(ASSIGNMENT) The required output is a copy of each line in the material below that includes "Right".

(SOURCE RECORDS)
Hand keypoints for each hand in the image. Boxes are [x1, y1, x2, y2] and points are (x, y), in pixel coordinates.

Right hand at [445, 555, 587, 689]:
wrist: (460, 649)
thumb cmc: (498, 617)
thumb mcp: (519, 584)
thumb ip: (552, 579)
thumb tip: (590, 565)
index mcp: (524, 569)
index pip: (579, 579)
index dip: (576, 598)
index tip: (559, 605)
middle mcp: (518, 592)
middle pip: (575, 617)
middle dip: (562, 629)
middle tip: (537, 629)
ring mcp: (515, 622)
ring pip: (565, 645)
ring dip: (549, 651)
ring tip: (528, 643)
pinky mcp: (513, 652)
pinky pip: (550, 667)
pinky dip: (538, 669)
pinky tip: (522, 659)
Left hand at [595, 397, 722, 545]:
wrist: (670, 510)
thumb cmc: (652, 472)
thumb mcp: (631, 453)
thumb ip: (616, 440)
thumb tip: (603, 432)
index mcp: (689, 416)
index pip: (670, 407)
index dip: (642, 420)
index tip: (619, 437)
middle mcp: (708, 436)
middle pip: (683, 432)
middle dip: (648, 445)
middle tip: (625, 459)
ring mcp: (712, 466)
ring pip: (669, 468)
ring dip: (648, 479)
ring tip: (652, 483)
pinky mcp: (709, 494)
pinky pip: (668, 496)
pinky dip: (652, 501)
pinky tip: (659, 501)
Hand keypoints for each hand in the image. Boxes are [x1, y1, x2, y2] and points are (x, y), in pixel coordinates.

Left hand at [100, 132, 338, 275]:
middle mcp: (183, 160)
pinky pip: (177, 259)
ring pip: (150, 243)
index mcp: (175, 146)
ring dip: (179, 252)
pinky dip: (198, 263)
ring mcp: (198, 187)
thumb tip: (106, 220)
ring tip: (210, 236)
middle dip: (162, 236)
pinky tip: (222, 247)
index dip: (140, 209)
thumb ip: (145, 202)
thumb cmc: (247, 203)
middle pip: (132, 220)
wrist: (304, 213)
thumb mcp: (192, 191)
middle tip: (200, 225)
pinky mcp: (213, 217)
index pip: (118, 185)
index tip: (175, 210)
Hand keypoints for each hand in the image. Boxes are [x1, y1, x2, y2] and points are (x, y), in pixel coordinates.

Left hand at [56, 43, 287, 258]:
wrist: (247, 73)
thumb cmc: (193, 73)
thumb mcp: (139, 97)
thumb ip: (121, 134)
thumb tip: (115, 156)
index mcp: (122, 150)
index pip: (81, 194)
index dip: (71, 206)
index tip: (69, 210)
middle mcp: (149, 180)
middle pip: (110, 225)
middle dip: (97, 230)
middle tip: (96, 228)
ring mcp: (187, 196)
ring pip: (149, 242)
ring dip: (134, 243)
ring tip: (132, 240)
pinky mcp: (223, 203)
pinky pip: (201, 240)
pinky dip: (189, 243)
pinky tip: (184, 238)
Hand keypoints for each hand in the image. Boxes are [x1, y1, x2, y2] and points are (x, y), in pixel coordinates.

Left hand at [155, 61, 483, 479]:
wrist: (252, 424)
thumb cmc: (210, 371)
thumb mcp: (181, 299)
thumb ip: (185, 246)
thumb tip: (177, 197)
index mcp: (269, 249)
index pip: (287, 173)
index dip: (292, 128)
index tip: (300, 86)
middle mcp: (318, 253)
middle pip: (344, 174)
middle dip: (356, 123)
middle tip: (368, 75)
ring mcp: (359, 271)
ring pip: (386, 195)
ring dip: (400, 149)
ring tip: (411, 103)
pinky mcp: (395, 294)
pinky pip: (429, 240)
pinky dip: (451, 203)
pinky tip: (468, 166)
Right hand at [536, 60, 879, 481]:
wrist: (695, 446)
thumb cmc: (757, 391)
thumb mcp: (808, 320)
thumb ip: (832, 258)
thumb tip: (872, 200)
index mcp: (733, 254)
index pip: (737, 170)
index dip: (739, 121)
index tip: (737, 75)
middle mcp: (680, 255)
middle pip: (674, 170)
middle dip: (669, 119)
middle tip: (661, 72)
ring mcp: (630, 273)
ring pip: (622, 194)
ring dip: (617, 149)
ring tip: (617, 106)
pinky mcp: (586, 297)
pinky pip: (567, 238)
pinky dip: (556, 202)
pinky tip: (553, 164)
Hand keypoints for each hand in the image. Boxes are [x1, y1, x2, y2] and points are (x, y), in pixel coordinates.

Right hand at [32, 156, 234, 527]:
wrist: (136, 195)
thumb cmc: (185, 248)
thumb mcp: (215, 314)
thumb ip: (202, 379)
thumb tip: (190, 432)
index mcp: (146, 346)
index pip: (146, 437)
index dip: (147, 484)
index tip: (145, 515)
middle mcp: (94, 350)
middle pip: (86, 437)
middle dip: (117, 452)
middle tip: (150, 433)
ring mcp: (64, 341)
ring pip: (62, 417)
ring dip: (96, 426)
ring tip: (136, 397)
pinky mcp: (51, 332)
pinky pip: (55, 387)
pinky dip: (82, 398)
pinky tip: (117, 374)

(ANSWER TO THIS PROBLEM)
Right hand at [445, 555, 587, 689]:
Right hand at [536, 60, 879, 481]:
Right hand at [32, 156, 234, 527]:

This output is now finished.